- _Selected passage_
****************************************
Selection of Advisors for Afghanistan

"The decisive point of any SFA mission may very well be the selection,
training, and education of personnel in preparation for deployment".

                                                               SFA Handbook, JCISFA, June 2012

One of the constant shortfalls of the advisory effort in Afghanistan can be found at the very beginning of the advisory process - that of selecting the person to be an advisor. The history of the advisory effort in Afghanistan is filled instances of poorly selected advisors. 1LT's with no previous Afghan or advisory experience were advising Afghan officers of senior rank, who had years of combat experience, and who were more than twice the age of the 1LTs. Too many advisors were miss-assigned; advising outside of their lane of expertise. Artillery officers were advising logistic units, maintenance NCOs advising infantry units, infantry lieutenants advising Afghan intelligence officers, Navy aviation logistics officers advising ANCOP, infantry and artillery Soldiers advising police, and Air Force Colonels advising the commander of Ground Forces Command (GFC).

"A key element in conducting SFA missions is being able to identify the right personnel with the right training, education, and experience to execute SFA activities. The Department of Defense (DOD) established a requirement for the services to identify and track personnel with SFA-related training, education, and experience. Although the Army is able to identify and track soldiers with certain SFA-related training and education, it does not have a mechanism to identify and track SFA-related experience. Moreover, the Army has not developed a plan with goals and milestones on how it will capture this information. As a result, it is unclear how long it will take the Army to implement DOD's requirement and be able to readily identify the right personnel to serve in the SFA mission." 1.
****************************************
Data records
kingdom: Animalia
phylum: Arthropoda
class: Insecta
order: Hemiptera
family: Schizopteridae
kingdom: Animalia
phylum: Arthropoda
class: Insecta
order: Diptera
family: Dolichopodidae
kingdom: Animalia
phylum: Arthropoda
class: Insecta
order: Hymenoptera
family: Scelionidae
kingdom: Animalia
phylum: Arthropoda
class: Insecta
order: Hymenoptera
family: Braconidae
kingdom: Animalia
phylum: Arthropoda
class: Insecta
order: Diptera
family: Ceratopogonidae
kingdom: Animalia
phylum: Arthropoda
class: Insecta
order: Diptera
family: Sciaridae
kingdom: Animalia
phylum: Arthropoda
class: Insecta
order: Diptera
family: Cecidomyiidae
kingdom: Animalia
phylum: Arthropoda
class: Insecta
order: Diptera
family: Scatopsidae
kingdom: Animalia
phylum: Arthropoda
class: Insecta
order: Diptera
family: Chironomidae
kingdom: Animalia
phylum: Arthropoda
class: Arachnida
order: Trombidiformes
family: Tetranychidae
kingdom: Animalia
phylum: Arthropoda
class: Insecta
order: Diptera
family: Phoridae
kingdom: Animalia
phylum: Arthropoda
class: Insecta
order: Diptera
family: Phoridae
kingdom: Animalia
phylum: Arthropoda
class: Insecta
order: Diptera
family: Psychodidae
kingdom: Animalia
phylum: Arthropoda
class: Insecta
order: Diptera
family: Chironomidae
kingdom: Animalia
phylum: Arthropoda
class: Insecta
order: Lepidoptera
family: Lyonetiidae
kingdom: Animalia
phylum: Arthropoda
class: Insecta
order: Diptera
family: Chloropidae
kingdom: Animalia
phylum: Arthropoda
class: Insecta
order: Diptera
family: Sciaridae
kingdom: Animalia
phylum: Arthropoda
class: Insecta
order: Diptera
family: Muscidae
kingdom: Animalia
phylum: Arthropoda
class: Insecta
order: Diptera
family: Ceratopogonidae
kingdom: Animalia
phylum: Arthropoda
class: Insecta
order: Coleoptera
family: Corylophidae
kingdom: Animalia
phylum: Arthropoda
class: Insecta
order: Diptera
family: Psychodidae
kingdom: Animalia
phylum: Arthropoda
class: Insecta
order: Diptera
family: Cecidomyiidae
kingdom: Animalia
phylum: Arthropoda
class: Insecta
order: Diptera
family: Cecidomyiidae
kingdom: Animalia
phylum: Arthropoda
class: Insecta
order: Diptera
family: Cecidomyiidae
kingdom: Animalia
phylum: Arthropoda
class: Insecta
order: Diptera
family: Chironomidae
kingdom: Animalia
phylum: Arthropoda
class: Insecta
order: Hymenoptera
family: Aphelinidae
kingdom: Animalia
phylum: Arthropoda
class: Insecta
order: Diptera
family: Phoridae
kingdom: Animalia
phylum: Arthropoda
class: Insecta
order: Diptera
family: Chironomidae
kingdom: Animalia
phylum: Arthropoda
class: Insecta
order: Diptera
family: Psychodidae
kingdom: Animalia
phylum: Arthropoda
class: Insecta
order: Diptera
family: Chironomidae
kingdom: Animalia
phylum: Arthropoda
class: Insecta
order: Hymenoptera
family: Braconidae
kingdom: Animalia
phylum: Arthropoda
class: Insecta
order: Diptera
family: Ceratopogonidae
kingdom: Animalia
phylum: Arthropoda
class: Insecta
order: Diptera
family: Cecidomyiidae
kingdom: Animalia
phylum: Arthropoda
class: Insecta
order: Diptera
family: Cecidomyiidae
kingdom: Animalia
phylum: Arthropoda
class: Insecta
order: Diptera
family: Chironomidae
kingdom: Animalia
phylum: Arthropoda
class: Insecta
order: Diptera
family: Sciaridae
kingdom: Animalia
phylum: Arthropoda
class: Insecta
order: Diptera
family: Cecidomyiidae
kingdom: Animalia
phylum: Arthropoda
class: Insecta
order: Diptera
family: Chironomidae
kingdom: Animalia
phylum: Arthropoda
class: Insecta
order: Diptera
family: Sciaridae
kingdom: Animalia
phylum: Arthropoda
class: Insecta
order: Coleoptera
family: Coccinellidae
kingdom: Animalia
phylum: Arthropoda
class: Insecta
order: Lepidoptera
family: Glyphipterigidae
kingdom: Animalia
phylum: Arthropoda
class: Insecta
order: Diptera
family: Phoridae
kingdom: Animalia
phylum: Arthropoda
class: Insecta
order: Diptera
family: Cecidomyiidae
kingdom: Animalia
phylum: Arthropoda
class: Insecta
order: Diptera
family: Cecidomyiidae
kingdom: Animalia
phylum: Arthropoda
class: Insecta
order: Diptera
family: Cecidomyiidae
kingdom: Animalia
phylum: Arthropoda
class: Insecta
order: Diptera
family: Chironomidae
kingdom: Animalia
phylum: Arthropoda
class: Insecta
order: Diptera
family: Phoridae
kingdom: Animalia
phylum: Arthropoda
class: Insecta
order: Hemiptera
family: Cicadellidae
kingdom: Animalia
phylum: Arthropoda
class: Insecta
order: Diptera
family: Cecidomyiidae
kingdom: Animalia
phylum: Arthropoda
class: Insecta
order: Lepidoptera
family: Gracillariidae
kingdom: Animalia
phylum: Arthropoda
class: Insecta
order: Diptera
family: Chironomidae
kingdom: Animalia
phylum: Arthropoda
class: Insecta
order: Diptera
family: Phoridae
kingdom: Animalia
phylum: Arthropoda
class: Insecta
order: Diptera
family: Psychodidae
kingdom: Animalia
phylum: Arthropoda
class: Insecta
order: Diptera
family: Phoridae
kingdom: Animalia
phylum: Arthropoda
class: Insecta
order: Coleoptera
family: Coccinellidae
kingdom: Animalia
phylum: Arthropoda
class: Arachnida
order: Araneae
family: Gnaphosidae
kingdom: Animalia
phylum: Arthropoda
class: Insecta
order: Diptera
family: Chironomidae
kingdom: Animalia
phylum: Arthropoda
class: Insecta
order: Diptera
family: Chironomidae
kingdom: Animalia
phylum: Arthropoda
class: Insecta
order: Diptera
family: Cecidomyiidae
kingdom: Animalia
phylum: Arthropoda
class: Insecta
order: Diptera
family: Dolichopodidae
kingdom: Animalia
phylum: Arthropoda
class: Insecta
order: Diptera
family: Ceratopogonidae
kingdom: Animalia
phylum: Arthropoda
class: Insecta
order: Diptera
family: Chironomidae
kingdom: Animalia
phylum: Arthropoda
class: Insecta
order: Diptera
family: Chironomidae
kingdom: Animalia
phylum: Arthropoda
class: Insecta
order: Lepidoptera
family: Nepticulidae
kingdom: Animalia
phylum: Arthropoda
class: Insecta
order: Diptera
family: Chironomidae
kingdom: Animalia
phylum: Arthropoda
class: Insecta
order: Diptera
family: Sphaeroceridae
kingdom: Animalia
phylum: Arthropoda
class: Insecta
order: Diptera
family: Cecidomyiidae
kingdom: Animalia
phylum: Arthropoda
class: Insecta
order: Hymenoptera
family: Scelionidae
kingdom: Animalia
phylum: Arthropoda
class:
****************************************
- _Tasks to carry out_
**1)** In the passage on selecting advisors for Afghanistan, why is it unclear how long the Army will take to meet the DOD requirement? Answer in one to three sentences.
**2)** Continue the passage on selecting advisors for Afghanistan from the point where it stops.

- _Written answers_
**1)** The Army has no mechanism to identify and track soldiers' SFA-related experience, even though it can track certain SFA-related training and education. It also has not developed a plan with goals and milestones for capturing this information.

**2)**
Where Did the Fault Lie? Most of the blame can be assigned to FORSCOM and Human Resources Command for not getting out of the "peacetime mode" and into the "war fighting mode". Commanders and staffs are also responsible for some poor choices made for who would become an advisor.

Wasted Efforts. The tooth to tail axiom for combat troops applies to the advisory effort as well. It takes at least ten Soldiers to support an advisor. If the wrong person is selected to be an advisor then the efforts of ten other Soldiers are wasted.


Important Advisor Selection Criteria

Rank. Sometimes rank matters and sometimes it doesn't. In Afghanistan, it certainly does matter. A captain advising a full colonel or general of the Afghan army or police probably will have a tough time. The captain may be ignored or he could get the 'Come by each day for one half hour of tea and talk then let me get to work treatment'. There are always exceptions to the rule but - unless the captain has something concrete to offer (MEDEVACs, CAS, fires, supplies, fuel, printer cartridges, or good intel) he may find that he is treated politely but has little influence. The wider the rank disparity the less influence the advisor has.

Age. Elders are respected in Afghanistan. They are listened to. If you are older you are considered wiser. If you are younger then you will be proving yourself. The wider the age gap the less chance that the advisor will be effective.

Training. If you are an infantry major and you are advising an Afghan in police matters, communications or logistics you may find you don't have the training to get the job done. Afghans are smart and they will 'find you out'. Advisors should be trained in the area that they are advising.

Experience. If you are advising a kandak, brigade or corps commander in counterinsurgency (yes, the ANSF is doing COIN) then you should have some COIN experience. If you are advising in a functional area such as logistics, maintenance, personnel, finance, or intelligence then you should have worked in that functional field more than a day.

Previous Afghan Experience. Personnel selected for advisor duty in Afghanistan should have done at least a previous Afghan tour. There is so much to learn about Afghan politics, culture, the COIN environment, corruption, etc. that you will spend your entire first tour learning about Afghanistan. The time to learn about Afghanistan is not during your advisor tour - you should already "know" Afghanistan.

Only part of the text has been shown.